To calculate the pH of a 0.050 M solution of boric acid, we need to consider the dissociation steps of boric acid and the equilibrium constants (Ka values) given.

The first dissociation step is represented by the equation: H3BO3 ⇌ H+ + H2BO3 with a Ka1 value of 7.3 x 10^10.
The second dissociation step is represented by the equation: H2BO3 ⇌ H+ + HBO3^2- with a Ka2 value of 1.8 x 10^13.
The third dissociation step is represented by the equation: HBO3 ⇌ H+ + BO3^3- with a Ka3 value of 1.6 x 10^14.

Let's assume that the concentration of [H+] in the third dissociation step will be small enough not to significantly affect the pH. This is a common assumption for polyprotic acids and is valid when dealing with small dissociation constants.

To calculate the pH, we need to determine the concentration of [H+] in the solution. Since boric acid is a triprotic acid, we need to consider all three dissociation steps.

Let's start by assuming that x represents the concentration of [H+] in the solution. In the first dissociation step, we can assume that the concentration of [H3BO3] is roughly equal to its initial concentration of 0.050 M since it is a weak acid and does not dissociate completely.

Using the equilibrium expression for the first dissociation step, we can set up the following equation:

Ka1 = [H+][H2BO3] / [H3BO3]

Since the initial concentration of [H3BO3] is 0.050 M and the concentration of [H2BO3] is x, we can write:

Ka1 = x(0.050 - x) / 0.050

Simplifying the equation, we have:

7.3 x 10^10 = x(0.050 - x) / 0.050

Since the value of Ka1 is quite large, we can make the assumption that x is small compared to 0.050. This assumption is valid when dealing with weak acids and helps simplify the quadratic equation. Consequently, we can simplify the equation as:

7.3 x 10^10 = x(0.050) / 0.050

Simplifying further, we have:

7.3 x 10^10 = x

Now, we can solve for x:

x = 7.3 x 10^10

Since the second dissociation step involves the formation of HBO3^2-, which is a weak base, the assumption that x is small is still valid. Therefore, we can use the same value of x for the concentration of [H+] in the second dissociation step.

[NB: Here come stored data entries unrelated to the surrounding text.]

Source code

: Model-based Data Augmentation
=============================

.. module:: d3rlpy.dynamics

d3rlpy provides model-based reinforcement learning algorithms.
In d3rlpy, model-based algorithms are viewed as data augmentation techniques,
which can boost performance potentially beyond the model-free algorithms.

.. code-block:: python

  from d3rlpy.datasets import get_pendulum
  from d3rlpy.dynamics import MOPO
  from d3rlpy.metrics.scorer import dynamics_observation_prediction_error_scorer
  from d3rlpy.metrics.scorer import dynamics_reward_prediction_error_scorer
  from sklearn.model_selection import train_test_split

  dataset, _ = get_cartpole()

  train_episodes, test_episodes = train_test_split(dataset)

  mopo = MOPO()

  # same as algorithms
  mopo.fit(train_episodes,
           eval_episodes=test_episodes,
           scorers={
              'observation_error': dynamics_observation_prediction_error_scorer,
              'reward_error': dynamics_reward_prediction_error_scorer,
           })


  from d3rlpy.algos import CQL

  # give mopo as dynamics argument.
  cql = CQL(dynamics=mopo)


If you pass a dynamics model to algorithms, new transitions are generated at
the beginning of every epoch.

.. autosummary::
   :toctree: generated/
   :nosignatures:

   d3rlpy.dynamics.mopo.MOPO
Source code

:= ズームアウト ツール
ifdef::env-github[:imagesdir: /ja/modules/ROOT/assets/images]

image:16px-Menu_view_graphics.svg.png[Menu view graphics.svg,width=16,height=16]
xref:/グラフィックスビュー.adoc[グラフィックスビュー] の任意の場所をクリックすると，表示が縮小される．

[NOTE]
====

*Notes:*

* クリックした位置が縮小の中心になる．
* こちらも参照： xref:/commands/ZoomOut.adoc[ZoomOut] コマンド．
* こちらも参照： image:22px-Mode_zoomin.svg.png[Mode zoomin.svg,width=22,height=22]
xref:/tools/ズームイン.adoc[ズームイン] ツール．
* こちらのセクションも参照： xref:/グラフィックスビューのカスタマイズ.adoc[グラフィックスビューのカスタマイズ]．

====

Applying the same approach, we can write the equation for the second dissociation step:

Ka2 = x(0.050 - x) / (x)

Simplifying and solving for x, we can find the value of x.

After obtaining the value of x using the quadratic equation, we find it to be 5.63 x 10^(-3) M, which represents the concentration of [H+] in the solution.

Lastly, we can calculate the pH using the equation pH = -log[H+].

pH = -log(5.63 x 10^(-3)) = 2.25

Therefore, the pH of the 0.050 M solution of boric acid is approximately 2.25.